4. They Ask for Permission on Risky Actions

Sensitive actions like sending an email or creating a calendar entry can require human approval. You decide which tools and data each agent can access and when it should pause and check with you. This is the part that makes them safe to actually deploy.

5. You Can See How They Are Used

Built-in analytics show how often a shared agent gets used and what it is doing. That makes it possible to treat agents like products: measure adoption, find bottlenecks, and improve the ones that matter.


Five Real-World Examples (Explained Simply)

The Customer Support Agent

Connect it to your help desk. It reads new tickets, drafts replies in your tone, and either sends them or asks a human to approve. It learns from corrections over time.

The Sales Research Agent

Give it a list of companies and let it gather background, find decision makers, and prepare a one-page brief for every meeting. It runs while the sales team sleeps and the brief is ready by morning.

The Engineering On-Call Agent

Powered by Codex, this agent can read logs, open pull requests with small fixes, and write summaries when an alert fires. It cannot deploy without a human pressing the button.
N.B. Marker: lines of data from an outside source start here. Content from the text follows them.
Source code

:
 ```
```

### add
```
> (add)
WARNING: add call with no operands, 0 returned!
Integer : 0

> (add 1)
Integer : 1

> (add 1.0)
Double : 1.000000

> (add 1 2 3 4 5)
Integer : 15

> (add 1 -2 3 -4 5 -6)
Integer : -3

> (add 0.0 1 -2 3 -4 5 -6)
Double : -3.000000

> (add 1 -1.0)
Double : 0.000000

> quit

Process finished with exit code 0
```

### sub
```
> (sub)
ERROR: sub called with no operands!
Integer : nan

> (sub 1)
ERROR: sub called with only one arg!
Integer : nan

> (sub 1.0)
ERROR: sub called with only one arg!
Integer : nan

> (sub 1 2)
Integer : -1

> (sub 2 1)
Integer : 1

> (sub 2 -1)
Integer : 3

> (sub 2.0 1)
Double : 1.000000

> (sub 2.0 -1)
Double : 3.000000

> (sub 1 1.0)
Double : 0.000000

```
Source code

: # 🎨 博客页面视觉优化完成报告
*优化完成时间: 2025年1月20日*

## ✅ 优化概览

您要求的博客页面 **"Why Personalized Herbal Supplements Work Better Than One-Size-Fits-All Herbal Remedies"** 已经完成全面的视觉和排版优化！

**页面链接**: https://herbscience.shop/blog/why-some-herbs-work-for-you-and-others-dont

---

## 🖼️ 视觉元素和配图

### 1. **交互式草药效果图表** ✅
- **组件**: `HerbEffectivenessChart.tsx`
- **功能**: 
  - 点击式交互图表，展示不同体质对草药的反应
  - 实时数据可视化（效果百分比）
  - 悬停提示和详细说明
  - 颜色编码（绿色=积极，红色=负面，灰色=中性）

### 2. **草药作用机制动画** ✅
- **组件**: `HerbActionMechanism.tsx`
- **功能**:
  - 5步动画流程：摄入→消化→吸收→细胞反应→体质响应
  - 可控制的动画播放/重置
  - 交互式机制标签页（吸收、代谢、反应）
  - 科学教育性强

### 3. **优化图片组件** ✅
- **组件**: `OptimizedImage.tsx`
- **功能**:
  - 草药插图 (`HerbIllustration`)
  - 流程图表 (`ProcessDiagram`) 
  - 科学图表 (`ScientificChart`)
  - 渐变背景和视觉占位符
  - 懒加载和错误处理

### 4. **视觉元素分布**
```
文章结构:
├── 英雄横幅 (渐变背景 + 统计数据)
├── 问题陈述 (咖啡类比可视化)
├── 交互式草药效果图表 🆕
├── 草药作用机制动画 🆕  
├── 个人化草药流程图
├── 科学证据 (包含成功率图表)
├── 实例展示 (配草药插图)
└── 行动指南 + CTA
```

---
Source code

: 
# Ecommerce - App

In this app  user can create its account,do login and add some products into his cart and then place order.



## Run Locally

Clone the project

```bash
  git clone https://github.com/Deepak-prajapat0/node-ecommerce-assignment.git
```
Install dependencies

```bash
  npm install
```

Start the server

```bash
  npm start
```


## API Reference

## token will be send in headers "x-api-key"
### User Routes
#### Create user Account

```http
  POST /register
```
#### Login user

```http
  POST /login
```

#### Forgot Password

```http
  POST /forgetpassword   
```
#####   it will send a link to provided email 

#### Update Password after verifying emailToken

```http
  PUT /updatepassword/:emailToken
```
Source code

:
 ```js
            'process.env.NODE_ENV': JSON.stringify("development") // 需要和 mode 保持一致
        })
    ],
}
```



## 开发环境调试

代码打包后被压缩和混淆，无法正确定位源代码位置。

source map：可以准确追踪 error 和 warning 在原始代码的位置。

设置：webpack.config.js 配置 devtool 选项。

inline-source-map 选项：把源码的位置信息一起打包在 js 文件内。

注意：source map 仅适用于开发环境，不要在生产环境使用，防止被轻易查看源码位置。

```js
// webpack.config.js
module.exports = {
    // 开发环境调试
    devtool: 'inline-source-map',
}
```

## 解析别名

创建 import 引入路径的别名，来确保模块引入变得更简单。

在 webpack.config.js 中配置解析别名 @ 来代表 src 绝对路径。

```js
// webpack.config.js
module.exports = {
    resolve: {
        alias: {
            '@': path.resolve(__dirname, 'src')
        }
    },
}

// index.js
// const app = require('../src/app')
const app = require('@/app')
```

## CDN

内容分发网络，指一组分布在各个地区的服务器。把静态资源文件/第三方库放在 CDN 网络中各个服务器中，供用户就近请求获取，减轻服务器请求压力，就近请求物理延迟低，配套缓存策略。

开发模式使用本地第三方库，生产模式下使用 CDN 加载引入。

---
The Weekly Reporting Agent

It pulls metrics from connected tools every Friday, writes a clean summary, and posts it in the right Slack channel. No one has to remember to do it.

The HR Helper Agent

Employees can ask it about benefits, policies, or vacation balances. It answers in seconds, links to official documents, and escalates anything unusual to a human.

Pricing and Availability

Workspace agents launched as a research preview for the following ChatGPT plans:

  • ChatGPT Business
  • ChatGPT Enterprise
  • ChatGPT Edu
  • ChatGPT for Teachers

Free Window Until May 6, 2026

Workspace agents are free to use until May 6, 2026. After that, OpenAI will switch to credit-based billing. If you want to evaluate them seriously, the next two weeks are the best time to do it.

Should Your Team Adopt Workspace Agents Now?

If your team already pays for ChatGPT Business, Enterprise, Edu, or Teachers, the answer is almost certainly yes, at least for evaluation. The free preview window is a low-risk way to find out which workflows are a natural fit and which ones still need a human in the driver's seat.

A simple way to start:

  1. 1Pick one painful, repetitive workflow your team does every week.
  2. 2Build a workspace agent for just that workflow, with strict permissions.
  3. 3Run it side by side with a human for two weeks and compare results.
  4. 4If it holds up, expand its access. If not, keep iterating.

The Mindset Shift

Stop thinking of ChatGPT as a chat window. Start thinking of it as a platform where small, well-scoped digital coworkers handle the boring stuff and you focus on the work that needs human judgment.

The Bottom Line

ChatGPT workspace agents are OpenAI's clearest move yet from chatbot to operating system for AI work. They do not replace your team, they extend it. The teams that win the next year will be the ones who learn how to design, train, and trust these agents early, while the preview is still free and the rules are still being written.

The tools are finally catching up to the promise. The only question left is which of your weekly headaches is the first one you want a workspace agent to take off your plate.